Em especial nos países que atingiram elevado desenvolvimento humano e econômico, a produção e o consumo culturais são entendidos como política de Estado — e não como política de governo. É assim que se equilibram e resistem a alternâncias de poder. As artes, como sabemos, são potentes espaços de existência de identidades e de manifestação dos desejos da sociedade. É na cultura que verificamos a possibilidade de diálogos entre realidades contextuais distintas. Aferimos na cultura, portanto, as condições para o desenvolvimento humano e econômico.

No Brasil, a institucionalização da cultura é recente. Ela se deu apenas em 2005, por meio da Emenda Constitucional 48, que previu a criação do Plano Nacional de Cultura (PNC). Ainda assim, o pouco interesse político na promoção e manutenção dos direitos culturais dos brasileiros fez com que apenas em 2010 o governo federal viesse a instituir o PNC, com a promulgação da lei 12.343. A legislação entende o Plano Nacional de Cultura como um conjunto de princípios, objetivos, diretrizes, estratégias e metas que devem orientar o poder público na formulação de políticas culturais.
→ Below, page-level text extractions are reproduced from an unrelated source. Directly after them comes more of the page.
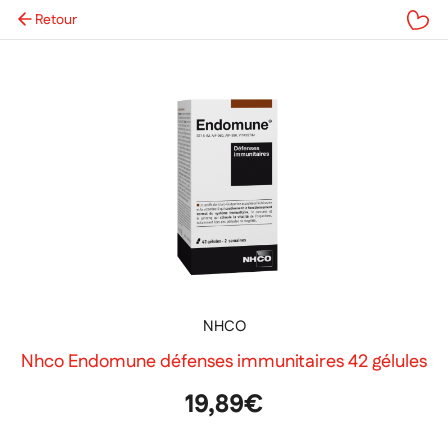
Retour
Mes favoris
NHCO
Nhco Endomune défenses immunitaires 42 gélules
19,89€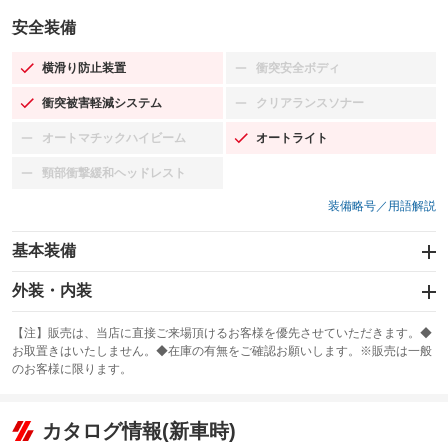
安全装備
横滑り防止装置
衝突安全ボディ
：装備あり
：装備なし
衝突被害軽減システム
クリアランスソナー
：装備あり
：装備なし
オートマチックハイビーム
オートライト
：装備なし
：装備あり
頸部衝撃緩和ヘッドレスト
：装備なし
装備略号／用語解説
基本装備
エアバッグ：運転席/助手席/サイド
外装・内装
：装備あり
スライドドア：両面電動
カーナビ：SDナビ
：装備あり
：装備あり
【注】販売は、当店に直接ご来場頂けるお客様を優先させていただきます。◆
お取置きはいたしません。◆在庫の有無をご確認お願いします。※販売は一般
サンルーフ
ABS
TV：フルセグ
：装備なし
：装備あり
：装備あり
のお客様に限ります。
エアコン
Wエアコン
オーディオ
：装備あり
：装備なし
：装備なし
リフトアップ
パワーステアリング
カタログ情報(新車時)
ビジュアル
：装備なし
：装備あり
：装備なし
Como a lei prevê um prazo de vigência de dez anos, a revisão do PNC deverá ser feita, obrigatoriamente, em 2020. Antes de revisá-lo, é fundamental entender seu impacto social e econômico, assim como as demandas que ainda não foram — e precisam ser — contempladas.

A ideia de soft power (o poder de influenciar atitudes sem o uso de coerção), defendida por Joseph Nye, cientista político com PhD pela Universidade de Harvard, nos alerta para a importância da cultura como insumo para o diálogo. O reconhecimento das artes como veículo para a concretização de outros objetivos (entre eles, ganhos econômicos), estabelece — ou deveria estabelecer — um novo patamar de discussão sobre o papel do Estado na criação de políticas culturais. No entanto, se levarmos em consideração que a contemporaneidade cristalizou o patrimonialismo na esfera pública do País, compreenderemos que a diferença entre público e privado não é clara aos olhos do brasileiro.

O interesse particular levantou-se em oposição ao público. Quando há tal minoração do entendimento da ideia de público, não há mais a condição de convivência, de interlocução e, portanto, a violência (supremacia de um indivíduo sobre o outro) assenta-se como alternativa à ausência do compartilhado. A política deixa de ser a gerência do bem comum para se tornar a administração das necessidades dos indivíduos que, para terem garantidos seus direitos culturais, precisam agir de acordo com as regras do mercado.

A privatização dos interesses culturais é resultado da dependência que os atores dessa cadeia produtiva têm do capital financeiro e, ironicamente, dos modos de consumo consubstanciados em uma cultura que não é nossa: ela foi importada dos Estados Unidos. É nesse espaço privatizado e limitado que vemos surgir uma resposta para o acesso aos meios de produção e de consumo cultural. A construção de dispositivos com a função de abrir brechas para a criação do novo em microespaços sociais — visto que os macroespaços já são dominados hegemonicamente — é fundamental.

Ao conferirmos o início da reconquista (se assim podemos dizer) recente do espaço da cultura, apresentado inicialmente pelas “primaveras” e pelos movimentos occupy, seguidos de manifestos de diversas naturezas, percebemos — ou podemos inferir — que se vem constituindo uma nova maneira de fazer cultura. E um porvir muito mais esperançoso.